(Beginning of Extracted material)

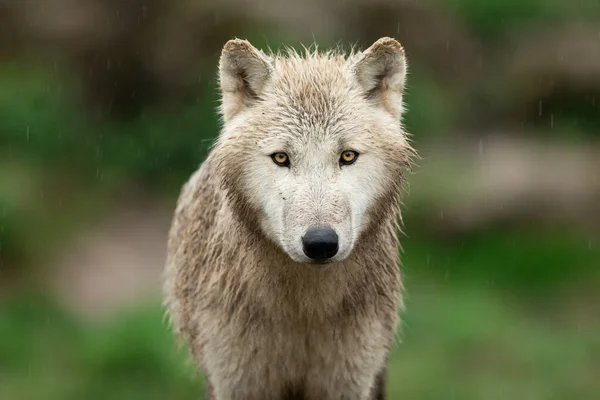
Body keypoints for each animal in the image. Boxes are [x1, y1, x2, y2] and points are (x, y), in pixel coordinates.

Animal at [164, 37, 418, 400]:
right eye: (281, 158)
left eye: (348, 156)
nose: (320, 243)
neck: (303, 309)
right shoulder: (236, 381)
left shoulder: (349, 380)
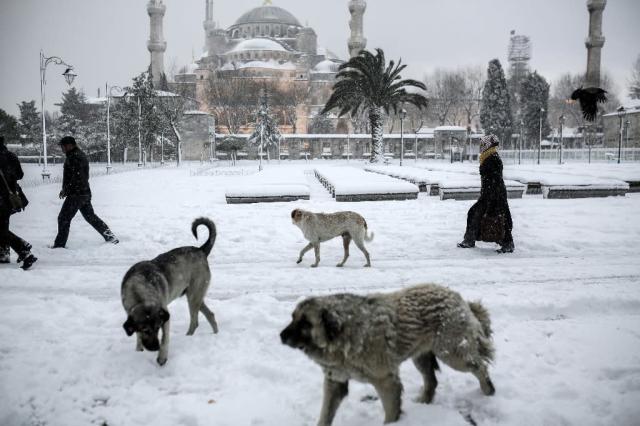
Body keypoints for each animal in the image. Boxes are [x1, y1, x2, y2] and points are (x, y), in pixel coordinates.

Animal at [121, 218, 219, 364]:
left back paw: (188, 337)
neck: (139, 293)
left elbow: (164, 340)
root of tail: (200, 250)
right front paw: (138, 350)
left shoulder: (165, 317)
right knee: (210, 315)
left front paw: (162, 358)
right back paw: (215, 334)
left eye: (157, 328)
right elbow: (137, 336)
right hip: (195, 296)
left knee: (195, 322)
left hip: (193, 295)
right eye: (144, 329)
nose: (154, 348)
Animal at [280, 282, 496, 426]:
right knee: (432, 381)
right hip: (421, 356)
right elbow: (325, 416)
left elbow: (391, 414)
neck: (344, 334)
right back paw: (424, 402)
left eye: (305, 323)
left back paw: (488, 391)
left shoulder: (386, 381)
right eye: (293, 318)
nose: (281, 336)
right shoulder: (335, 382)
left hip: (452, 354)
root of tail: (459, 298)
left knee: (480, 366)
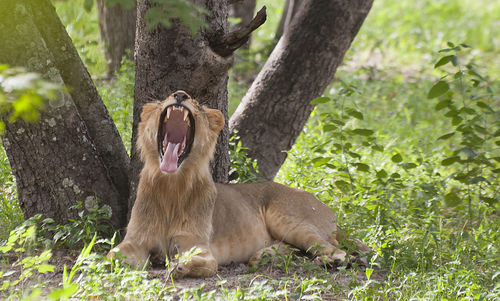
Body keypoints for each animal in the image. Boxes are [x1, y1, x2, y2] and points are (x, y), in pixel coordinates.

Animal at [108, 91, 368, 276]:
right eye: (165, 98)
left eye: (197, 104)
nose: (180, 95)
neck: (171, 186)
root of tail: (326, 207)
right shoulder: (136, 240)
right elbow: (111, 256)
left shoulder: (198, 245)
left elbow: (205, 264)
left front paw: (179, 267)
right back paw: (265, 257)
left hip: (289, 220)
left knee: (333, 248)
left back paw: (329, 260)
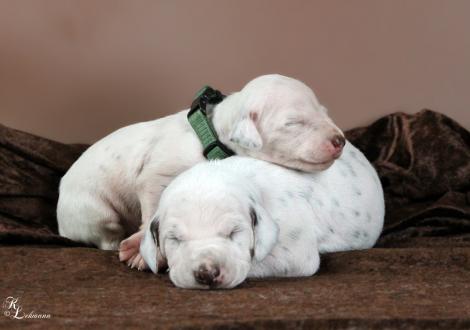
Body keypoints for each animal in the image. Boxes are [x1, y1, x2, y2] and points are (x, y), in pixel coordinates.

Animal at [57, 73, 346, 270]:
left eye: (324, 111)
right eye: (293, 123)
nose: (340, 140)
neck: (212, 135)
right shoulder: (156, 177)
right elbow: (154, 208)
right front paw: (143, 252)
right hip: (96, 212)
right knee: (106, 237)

(End of Extracted material)

→ What is expected
What are the lines above, starting at the one with "left shoulder: (165, 317)" and ending at the one with "left knee: (480, 366)"? Give them again exactly, and only them.

→ Finished task
left shoulder: (165, 317)
right knee: (210, 315)
left front paw: (162, 358)
right back paw: (215, 334)
left eye: (157, 328)
right elbow: (137, 336)
right hip: (195, 296)
left knee: (195, 322)
left hip: (193, 295)
right eye: (144, 329)
nose: (154, 348)
Animal at [280, 282, 496, 426]:
right knee: (432, 381)
right hip: (421, 356)
right elbow: (325, 416)
left elbow: (391, 414)
neck: (344, 334)
right back paw: (424, 402)
left eye: (305, 323)
left back paw: (488, 391)
left shoulder: (386, 381)
right eye: (293, 318)
nose: (281, 336)
right shoulder: (335, 382)
left hip: (452, 354)
root of tail: (459, 298)
left knee: (480, 366)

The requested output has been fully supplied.